Connecting state and local government leaders

How Government Can Close the Technology Gap

Government can jump into the modern era by rethinking their tech approach.

There is no denying it—government is significantly behind the curve in technology and innovation. With rapid shifts and changes in the technology, government is caught in a world that is constantly changing around it. Further, this divide has made it challenging to attract top talent to government positions, making it even more difficult to course-correct.
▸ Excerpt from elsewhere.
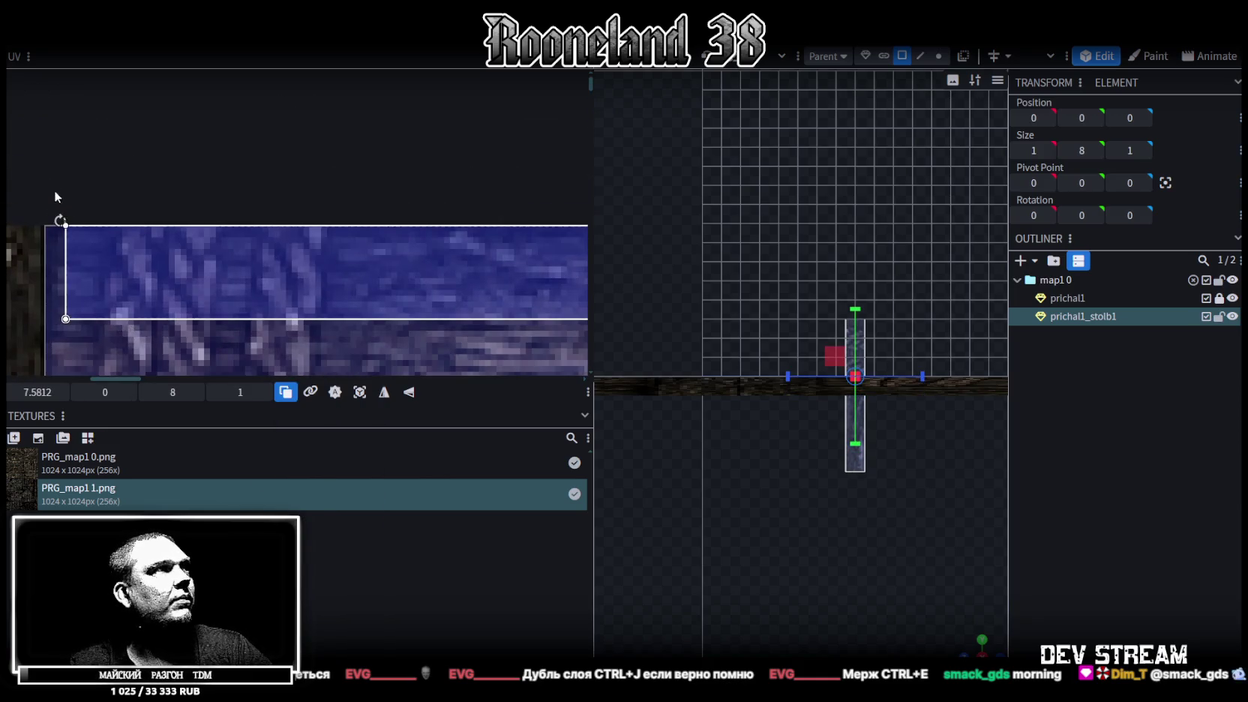
{"action": "left_click_drag", "start_coordinate": [113, 241], "coordinate": [94, 234]}
{"action": "scroll", "coordinate": [93, 235], "scroll_direction": "down", "scroll_amount": 2}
Today’s workforce is more mobile than ever before. Employees often desire to work remotely and easily communicate with other colleagues and agencies to gain rapid access to information in the field. At the same time, governments need to have the ability to protect data and its systems from the ever-evolving cybersecurity threats, while also complying with regulatory requirements. New devices and systems can help bridge the gap, but only if they are integrated efficiently to properly work for your city or agency. The modern-day office isn’t just one building—its digital.

“The digital economy is going full-throttle,” says VMware CEO Pat Gelsinger, “(successful businesses) are using software to invent new products and services, and even create new business models.” For governments, this can mean mobilizing services, envisioning new digital constituent experiences and utilizing the cloud to collect and manage data. But taking full advantage of these new technologies is a big job. It can require a complete rethinking of your tech mentality, strategic shifts in the way you deliver services to constituents, and modernizing legacy IT systems from the ground up. Unfortunately, due to the nature of federal, state, and local government there is no one-size-fits-all approach.With the right partner, however, there are viable solutions.

The City of Avondale, Arizona, partnered with VMware to rethink its disaster preparedness. Avondale is a full-service municipality, providing police, fire, public works and utilities. They needed to ensure services and information would always be available to constituents, especially a worst-case scenario. Their new networks needed to be safe from cybersecurity threats, and cost-effective. VMware worked with the city to provide a cloud-based solution that worked with Avondale’s existing infrastructure, with minimal operating cost.

Similarly, the California Natural Resource Agency had dozens of different, independently-operating IT shops. These shops were not operating as effectively as they could be. VMware worked with the agency to automate services, create a private cloud infrastructure that worked for all shops and turn their IT approach from a reactive mindset to a proactive one. This enabled the agency to better determine costs, set more effective prices and extend services. The efforts made IT an indispensable part of their service-delivery process.

There is no need to reinvent the wheel—the new technologies governments need to bring government into the modern era are already out there. It is just a matter of making them work for your agency. Cloud computing, integration of legacy application sets into a service model, Office 365, Google for Government and other products can help agencies collect more data, improve access and security, make better decisions and cut costs.

VMware’s technical strategist Christopher Reed says “Striving to be a service provider is not enough! You must become a service broker!" Modern tools like VMware's Workspace One integrate legacy services and applications with the latest in cloud computing and hybrid service models, combining solutions for productivity, mobility, logistics and more into one platform. "The future for a government technologist is having a platform that enables you to broker it all into a true digital workspace," says Reed.

With the right strategy and a strong foundation, such a goal isn’t so far-fetched.